The first visitors to what is now Crystal Mountain came seeking their fortunes, not fresh snow or wild flowers. Traces of gold were found in them there hills (of the Cascades) in the late 1800s and prospectors flocked to the area, originally known as the Summit Mining District.
Shortly after World War I, mining activity in the area declined. The smaller claims were not profitable, and larger companies could not be persuaded to invest in the area once promoted as being “richer than the Klondike”.
It was not until 1949 that the recreational opportunities of the area were discovered. When attempts to put a chairlift at Paradise in Mount Rainier National Park failed, a group of dedicated Puget Sound area skiers got together and began looking for another place to develop a ski area in the Pacific Northwest.

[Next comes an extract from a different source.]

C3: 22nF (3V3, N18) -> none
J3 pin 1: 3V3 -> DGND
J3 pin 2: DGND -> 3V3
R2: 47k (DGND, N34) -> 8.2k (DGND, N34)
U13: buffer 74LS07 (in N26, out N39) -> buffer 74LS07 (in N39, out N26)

After investigating other locations in the region, the group decided on Crystal Mountain for its reliable snowfall and variety of terrain. A proposal was presented to the Forest Service in 1955 and three years later the Crystal Mountain Winter Sports Area was created. Funding for initial development was raised by a sale of stock to approximately 200 people. Crystal Mountain opened for business in the winter of 1962.

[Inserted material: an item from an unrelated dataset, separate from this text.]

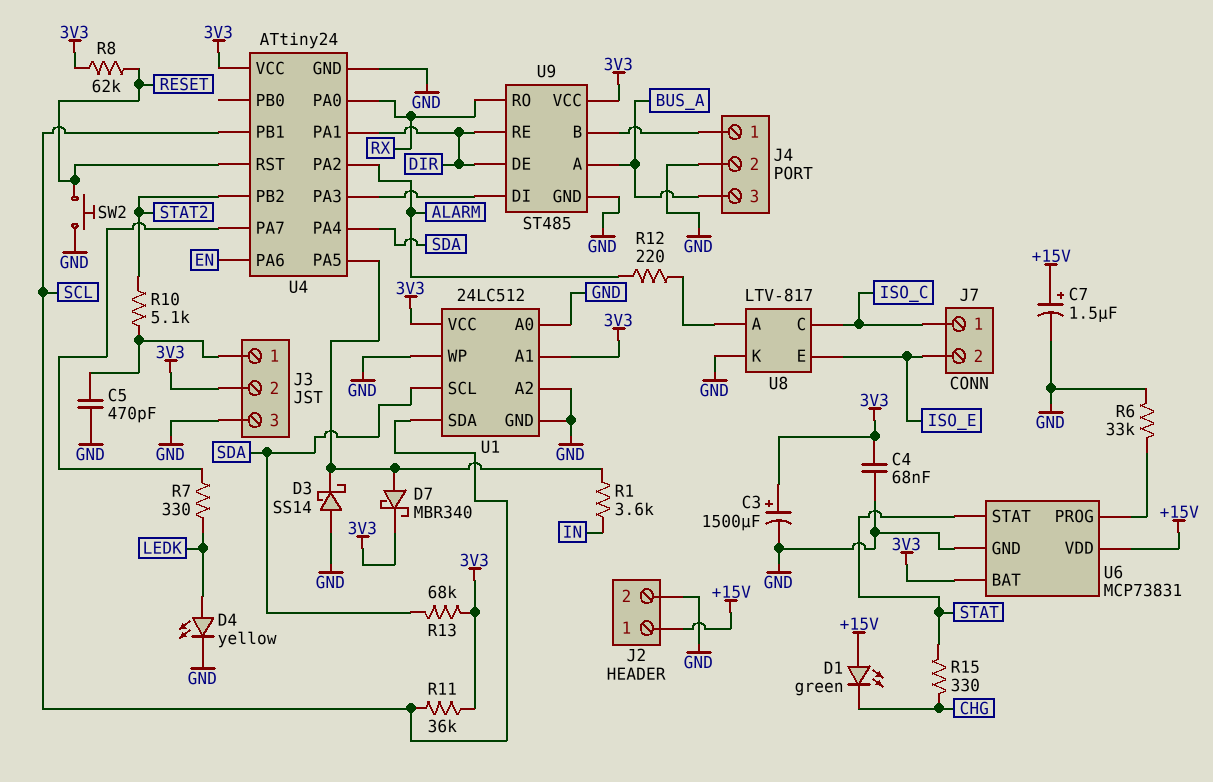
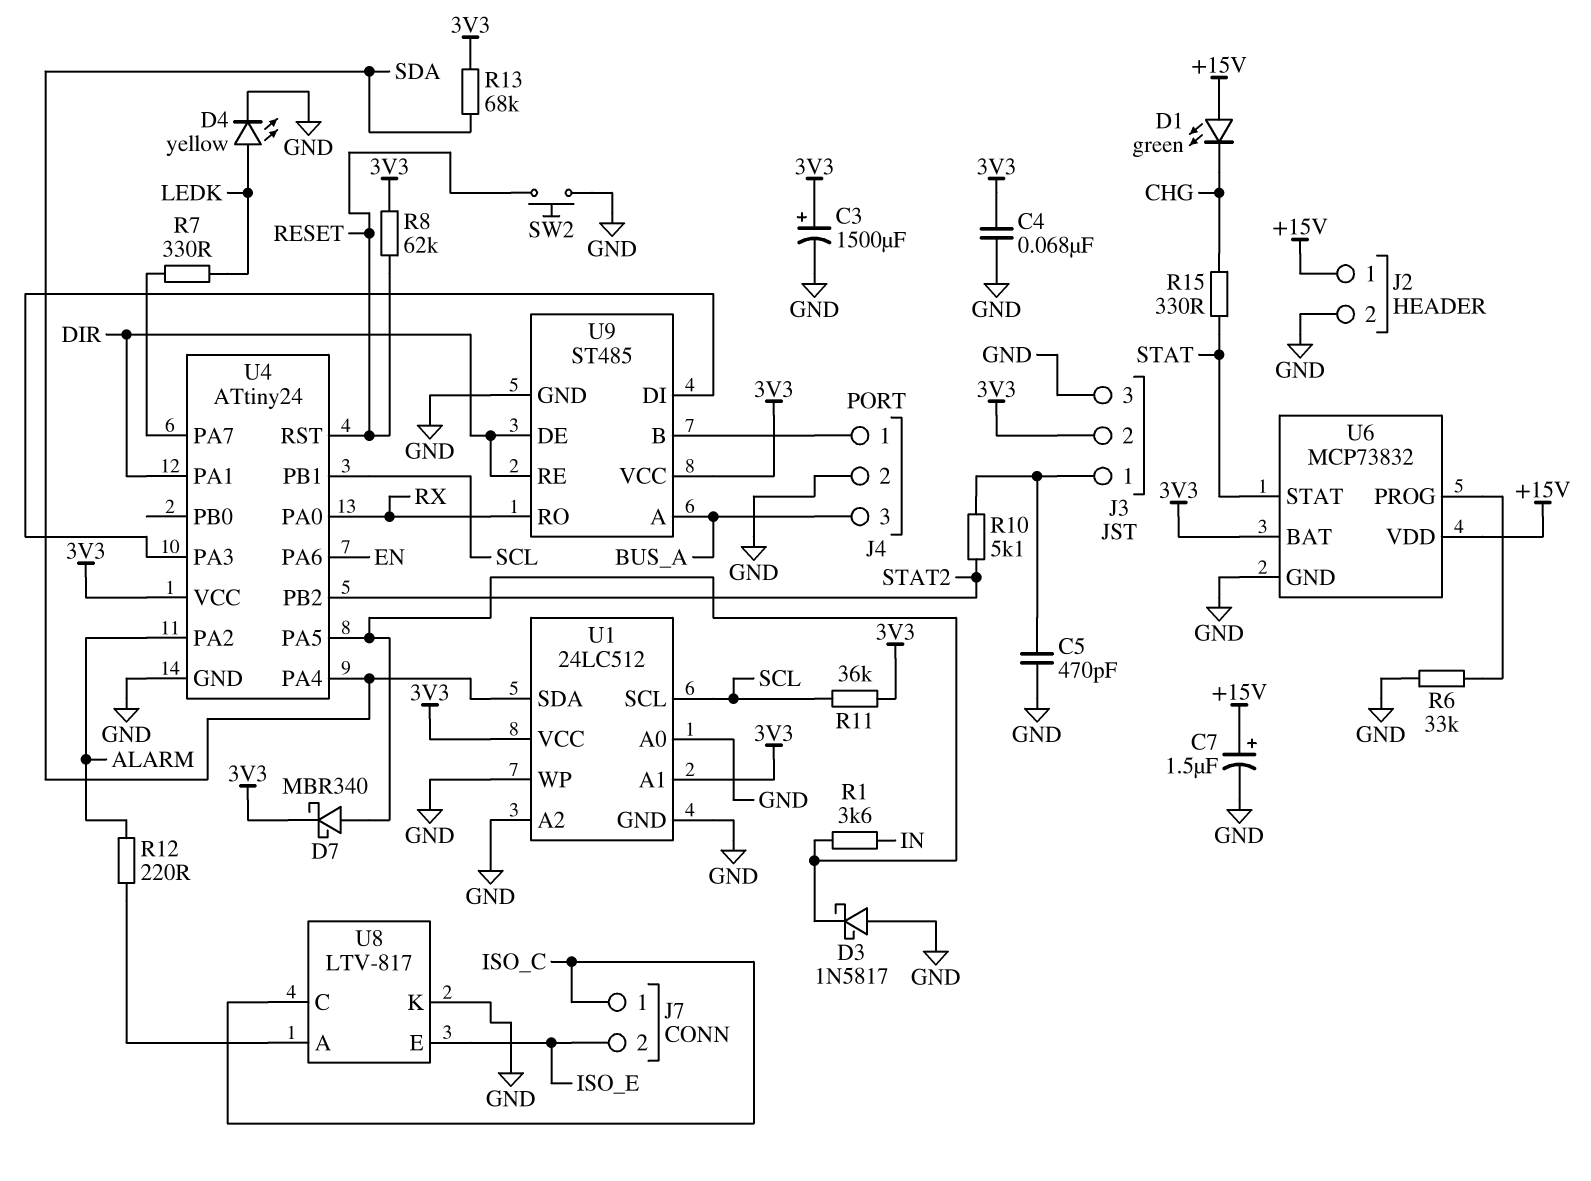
D3: schottky SS14 (A GND, K U4/PA5) -> schottky 1N5817 (A GND, K U4/PA5)
U1 pin SCL: SDA -> SCL
U1 pin SDA: SCL -> SDA
U6: MCP73831 -> MCP73832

Crystal Mountain first received national attention in 1965 when the fledgling ski area hosted the National Alpine Championships. The event drew legendary skiers from Europe and North America including Jimmie Heuga, Billy Kidd and Jean Claude Killy.

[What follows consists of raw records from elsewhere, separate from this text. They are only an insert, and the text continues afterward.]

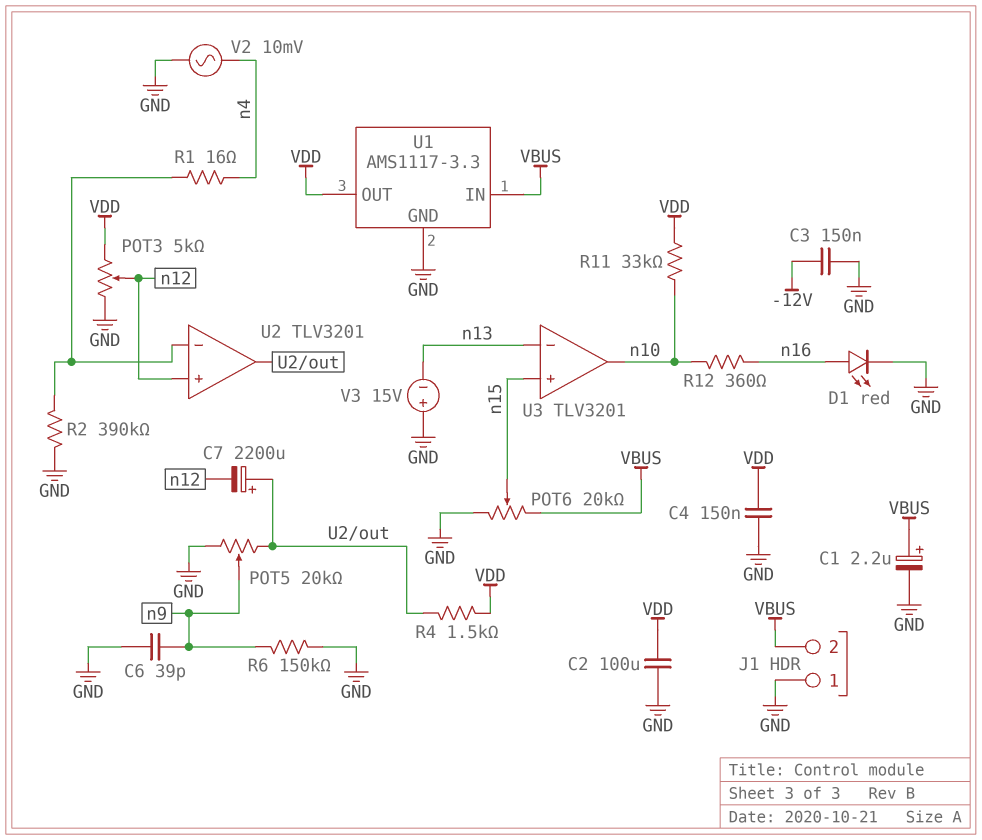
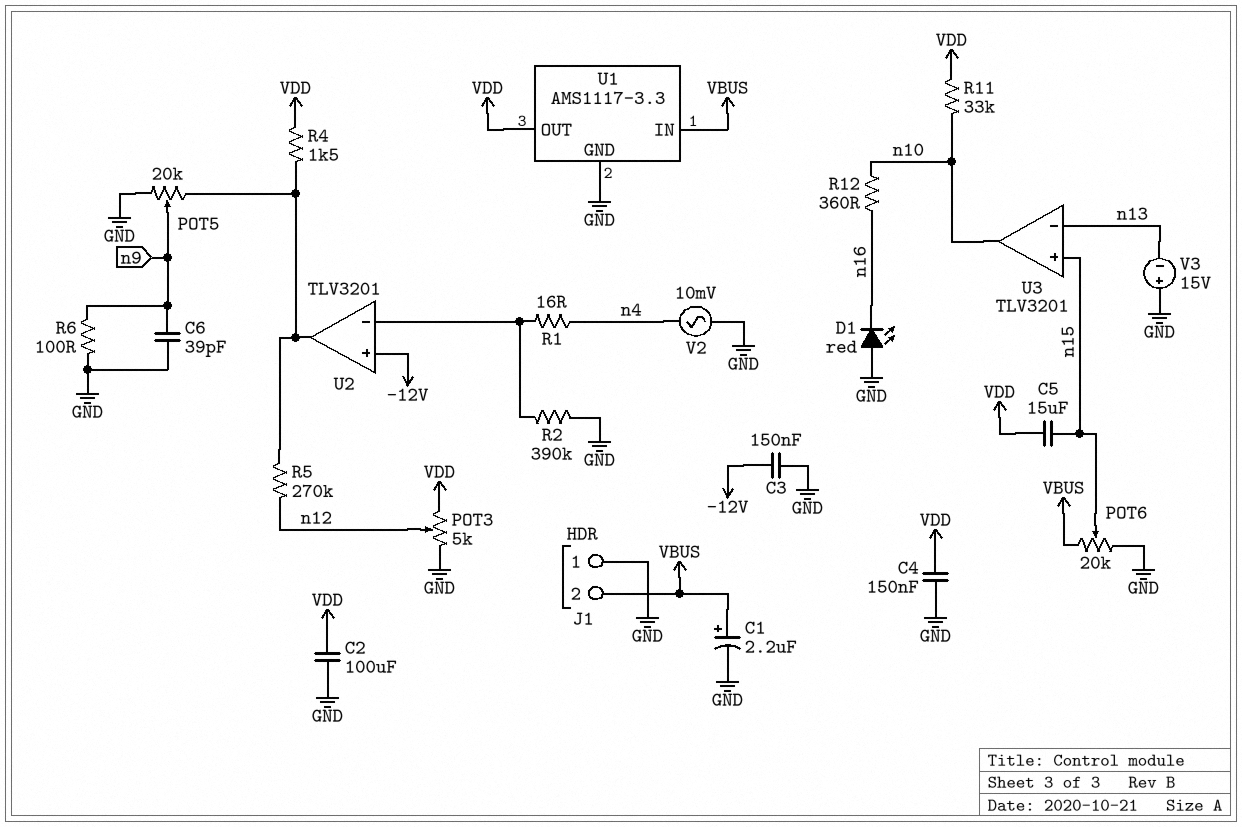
C5: none -> 15uF (VDD, n15)
C7: 2200uF (plus U2/out, minus n12) -> none
D1: LED red (A n16, K GND) -> LED red (A GND, K n16)
R5: none -> 270k (U2/out, n12)
R6: 150k (GND, n9) -> 100 (GND, n9)
U2 pin in+: n12 -> -12V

Over the next few decades, Crystal Mountain grew quietly. In 1988 the area was the first in Washington to install a high-speed, detachable quad chairlift, Rainier Express.
In the years that followed, development stalled. After experiencing a couple poor snow years in a row, Crystal Mountain found itself deeply in debt and unable to finance new capital improvements.
But in March of 1997, Boyne USA purchased Crystal Mountain. This family-owned corporation had been interested in the area for more than a decade, and made a commitment to invest significantly. Under the terms of the sale, Boyne USA has already spent over $25 million on capital improvements.
Under the ownership of John Kircher, a Seattle-based Boyne family member, Crystal Mountain has added two new high-speed six-passenger chairlifts, one high-speed quad, the Mt. Rainier Gondola and a 12,500 sq foot mid-mountain restaurant, expanded the rental shop, paved the parking lots, added five new grooming machines and upgraded many facilities.
The Master Development Plan called for the addition of six new chairlifts, a year round gondola from base to summit, new lodging, an on-mountain restaurant, and additional service and maintenance facilities. The implementation of the approved plan began the summer of 2007 with the addition of the Northway chairlift and is still going strong.